(Collected data entries)
◇ ◇ ◇

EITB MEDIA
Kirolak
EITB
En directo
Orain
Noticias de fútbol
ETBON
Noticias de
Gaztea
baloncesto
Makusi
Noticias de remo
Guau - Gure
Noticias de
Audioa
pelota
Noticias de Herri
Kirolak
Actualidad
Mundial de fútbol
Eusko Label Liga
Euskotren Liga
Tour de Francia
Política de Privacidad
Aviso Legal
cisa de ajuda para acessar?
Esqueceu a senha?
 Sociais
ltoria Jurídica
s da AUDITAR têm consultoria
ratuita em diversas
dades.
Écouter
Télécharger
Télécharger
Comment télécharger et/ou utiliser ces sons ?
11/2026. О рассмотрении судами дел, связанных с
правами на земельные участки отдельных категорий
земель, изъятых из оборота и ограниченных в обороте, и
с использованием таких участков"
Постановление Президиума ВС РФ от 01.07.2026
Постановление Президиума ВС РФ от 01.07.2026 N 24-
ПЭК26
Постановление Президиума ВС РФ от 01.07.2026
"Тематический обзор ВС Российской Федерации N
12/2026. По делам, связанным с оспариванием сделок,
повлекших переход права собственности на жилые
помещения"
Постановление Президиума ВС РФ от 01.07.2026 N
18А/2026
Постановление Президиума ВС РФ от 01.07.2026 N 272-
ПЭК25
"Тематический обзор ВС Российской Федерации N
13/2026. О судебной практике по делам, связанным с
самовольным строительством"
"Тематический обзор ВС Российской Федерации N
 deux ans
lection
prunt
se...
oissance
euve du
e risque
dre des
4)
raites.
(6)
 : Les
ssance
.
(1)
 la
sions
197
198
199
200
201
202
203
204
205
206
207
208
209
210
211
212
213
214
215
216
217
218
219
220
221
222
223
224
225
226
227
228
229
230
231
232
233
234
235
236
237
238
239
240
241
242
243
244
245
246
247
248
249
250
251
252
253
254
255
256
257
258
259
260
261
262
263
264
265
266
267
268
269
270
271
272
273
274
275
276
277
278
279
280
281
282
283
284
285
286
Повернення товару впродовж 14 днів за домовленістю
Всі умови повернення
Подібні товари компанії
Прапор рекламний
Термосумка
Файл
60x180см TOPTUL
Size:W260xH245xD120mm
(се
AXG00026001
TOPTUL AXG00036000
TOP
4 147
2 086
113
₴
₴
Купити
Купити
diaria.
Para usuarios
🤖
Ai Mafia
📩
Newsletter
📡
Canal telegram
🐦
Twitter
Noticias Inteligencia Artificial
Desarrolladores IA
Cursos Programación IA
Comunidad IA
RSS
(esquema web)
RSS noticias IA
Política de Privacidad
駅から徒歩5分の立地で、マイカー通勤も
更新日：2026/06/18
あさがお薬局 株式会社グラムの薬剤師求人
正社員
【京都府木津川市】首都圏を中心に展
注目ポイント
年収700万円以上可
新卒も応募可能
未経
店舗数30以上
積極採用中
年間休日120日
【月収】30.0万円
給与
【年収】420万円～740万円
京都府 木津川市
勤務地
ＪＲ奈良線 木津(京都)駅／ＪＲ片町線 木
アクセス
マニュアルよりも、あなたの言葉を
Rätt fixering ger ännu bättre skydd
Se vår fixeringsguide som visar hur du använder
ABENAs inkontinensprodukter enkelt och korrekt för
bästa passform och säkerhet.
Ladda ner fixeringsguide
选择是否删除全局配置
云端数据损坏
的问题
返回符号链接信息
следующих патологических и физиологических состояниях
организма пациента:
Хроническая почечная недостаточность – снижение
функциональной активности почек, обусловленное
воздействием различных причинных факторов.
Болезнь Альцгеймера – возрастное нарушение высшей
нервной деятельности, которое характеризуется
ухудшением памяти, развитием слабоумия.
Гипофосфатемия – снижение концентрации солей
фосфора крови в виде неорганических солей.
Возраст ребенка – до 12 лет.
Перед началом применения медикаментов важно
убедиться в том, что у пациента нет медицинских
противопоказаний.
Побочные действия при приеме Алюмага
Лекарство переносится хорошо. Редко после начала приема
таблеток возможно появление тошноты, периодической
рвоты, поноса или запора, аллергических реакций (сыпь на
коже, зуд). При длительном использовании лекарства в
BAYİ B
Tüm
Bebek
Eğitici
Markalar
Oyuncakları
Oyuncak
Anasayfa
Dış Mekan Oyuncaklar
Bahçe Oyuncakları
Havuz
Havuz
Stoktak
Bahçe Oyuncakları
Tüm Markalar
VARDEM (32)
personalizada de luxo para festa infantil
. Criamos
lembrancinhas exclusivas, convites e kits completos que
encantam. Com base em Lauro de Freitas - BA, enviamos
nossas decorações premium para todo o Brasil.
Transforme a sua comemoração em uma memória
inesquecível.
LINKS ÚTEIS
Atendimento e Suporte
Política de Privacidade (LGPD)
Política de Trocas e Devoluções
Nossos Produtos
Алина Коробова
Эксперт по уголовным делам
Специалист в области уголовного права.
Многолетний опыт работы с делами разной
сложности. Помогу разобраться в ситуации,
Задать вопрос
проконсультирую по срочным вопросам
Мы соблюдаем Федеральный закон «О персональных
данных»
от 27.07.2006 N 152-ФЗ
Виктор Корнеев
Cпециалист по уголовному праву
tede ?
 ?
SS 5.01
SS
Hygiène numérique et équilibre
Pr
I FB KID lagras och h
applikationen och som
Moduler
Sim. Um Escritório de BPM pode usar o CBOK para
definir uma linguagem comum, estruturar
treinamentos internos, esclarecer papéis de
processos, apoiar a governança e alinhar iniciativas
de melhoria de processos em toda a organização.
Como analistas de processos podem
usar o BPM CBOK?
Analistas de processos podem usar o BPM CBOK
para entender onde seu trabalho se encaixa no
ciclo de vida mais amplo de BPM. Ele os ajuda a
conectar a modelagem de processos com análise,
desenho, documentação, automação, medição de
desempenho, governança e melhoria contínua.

◇ ◇ ◇

> [WORK INSTRUCTION]: An exact reproduction of all the records is required.

> [ANSWER AREA]:
EITB MEDIA
Kirolak
EITB
En directo
Orain
Noticias de fútbol
ETBON
Noticias de
Gaztea
baloncesto
Makusi
Noticias de remo
Guau - Gure
Noticias de
Audioa
pelota
Noticias de Herri
Kirolak
Actualidad
Mundial de fútbol
Eusko Label Liga
Euskotren Liga
Tour de Francia
Política de Privacidad
Aviso Legal
cisa de ajuda para acessar?
Esqueceu a senha?
 Sociais
ltoria Jurídica
s da AUDITAR têm consultoria
ratuita em diversas
dades.
Écouter
Télécharger
Télécharger
Comment télécharger et/ou utiliser ces sons ?
11/2026. О рассмотрении судами дел, связанных с
правами на земельные участки отдельных категорий
земель, изъятых из оборота и ограниченных в обороте, и
с использованием таких участков"
Постановление Президиума ВС РФ от 01.07.2026
Постановление Президиума ВС РФ от 01.07.2026 N 24-
ПЭК26
Постановление Президиума ВС РФ от 01.07.2026
"Тематический обзор ВС Российской Федерации N
12/2026. По делам, связанным с оспариванием сделок,
повлекших переход права собственности на жилые
помещения"
Постановление Президиума ВС РФ от 01.07.2026 N
18А/2026
Постановление Президиума ВС РФ от 01.07.2026 N 272-
ПЭК25
"Тематический обзор ВС Российской Федерации N
13/2026. О судебной практике по делам, связанным с
самовольным строительством"
"Тематический обзор ВС Российской Федерации N
 deux ans
lection
prunt
se...
oissance
euve du
e risque
dre des
4)
raites.
(6)
 : Les
ssance
.
(1)
 la
sions
197
198
199
200
201
202
203
204
205
206
207
208
209
210
211
212
213
214
215
216
217
218
219
220
221
222
223
224
225
226
227
228
229
230
231
232
233
234
235
236
237
238
239
240
241
242
243
244
245
246
247
248
249
250
251
252
253
254
255
256
257
258
259
260
261
262
263
264
265
266
267
268
269
270
271
272
273
274
275
276
277
278
279
280
281
282
283
284
285
286
Повернення товару впродовж 14 днів за домовленістю
Всі умови повернення
Подібні товари компанії
Прапор рекламний
Термосумка
Файл
60x180см TOPTUL
Size:W260xH245xD120mm
(се
AXG00026001
TOPTUL AXG00036000
TOP
4 147
2 086
113
₴
₴
Купити
Купити
diaria.
Para usuarios
🤖
Ai Mafia
📩
Newsletter
📡
Canal telegram
🐦
Twitter
Noticias Inteligencia Artificial
Desarrolladores IA
Cursos Programación IA
Comunidad IA
RSS
(esquema web)
RSS noticias IA
Política de Privacidad
駅から徒歩5分の立地で、マイカー通勤も
更新日：2026/06/18
あさがお薬局 株式会社グラムの薬剤師求人
正社員
【京都府木津川市】首都圏を中心に展
注目ポイント
年収700万円以上可
新卒も応募可能
未経
店舗数30以上
積極採用中
年間休日120日
【月収】30.0万円
給与
【年収】420万円～740万円
京都府 木津川市
勤務地
ＪＲ奈良線 木津(京都)駅／ＪＲ片町線 木
アクセス
マニュアルよりも、あなたの言葉を
Rätt fixering ger ännu bättre skydd
Se vår fixeringsguide som visar hur du använder
ABENAs inkontinensprodukter enkelt och korrekt för
bästa passform och säkerhet.
Ladda ner fixeringsguide
选择是否删除全局配置
云端数据损坏
的问题
返回符号链接信息
следующих патологических и физиологических состояниях
организма пациента:
Хроническая почечная недостаточность – снижение
функциональной активности почек, обусловленное
воздействием различных причинных факторов.
Болезнь Альцгеймера – возрастное нарушение высшей
нервной деятельности, которое характеризуется
ухудшением памяти, развитием слабоумия.
Гипофосфатемия – снижение концентрации солей
фосфора крови в виде неорганических солей.
Возраст ребенка – до 12 лет.
Перед началом применения медикаментов важно
убедиться в том, что у пациента нет медицинских
противопоказаний.
Побочные действия при приеме Алюмага
Лекарство переносится хорошо. Редко после начала приема
таблеток возможно появление тошноты, периодической
рвоты, поноса или запора, аллергических реакций (сыпь на
коже, зуд). При длительном использовании лекарства в
BAYİ B
Tüm
Bebek
Eğitici
Markalar
Oyuncakları
Oyuncak
Anasayfa
Dış Mekan Oyuncaklar
Bahçe Oyuncakları
Havuz
Havuz
Stoktak
Bahçe Oyuncakları
Tüm Markalar
VARDEM (32)
personalizada de luxo para festa infantil
. Criamos
lembrancinhas exclusivas, convites e kits completos que
encantam. Com base em Lauro de Freitas - BA, enviamos
nossas decorações premium para todo o Brasil.
Transforme a sua comemoração em uma memória
inesquecível.
LINKS ÚTEIS
Atendimento e Suporte
Política de Privacidade (LGPD)
Política de Trocas e Devoluções
Nossos Produtos
Алина Коробова
Эксперт по уголовным делам
Специалист в области уголовного права.
Многолетний опыт работы с делами разной
сложности. Помогу разобраться в ситуации,
Задать вопрос
проконсультирую по срочным вопросам
Мы соблюдаем Федеральный закон «О персональных
данных»
от 27.07.2006 N 152-ФЗ
Виктор Корнеев
Cпециалист по уголовному праву
tede ?
 ?
SS 5.01
SS
Hygiène numérique et équilibre
Pr
I FB KID lagras och h
applikationen och som
Moduler
Sim. Um Escritório de BPM pode usar o CBOK para
definir uma linguagem comum, estruturar
treinamentos internos, esclarecer papéis de
processos, apoiar a governança e alinhar iniciativas
de melhoria de processos em toda a organização.
Como analistas de processos podem
usar o BPM CBOK?
Analistas de processos podem usar o BPM CBOK
para entender onde seu trabalho se encaixa no
ciclo de vida mais amplo de BPM. Ele os ajuda a
conectar a modelagem de processos com análise,
desenho, documentação, automação, medição de
desempenho, governança e melhoria contínua.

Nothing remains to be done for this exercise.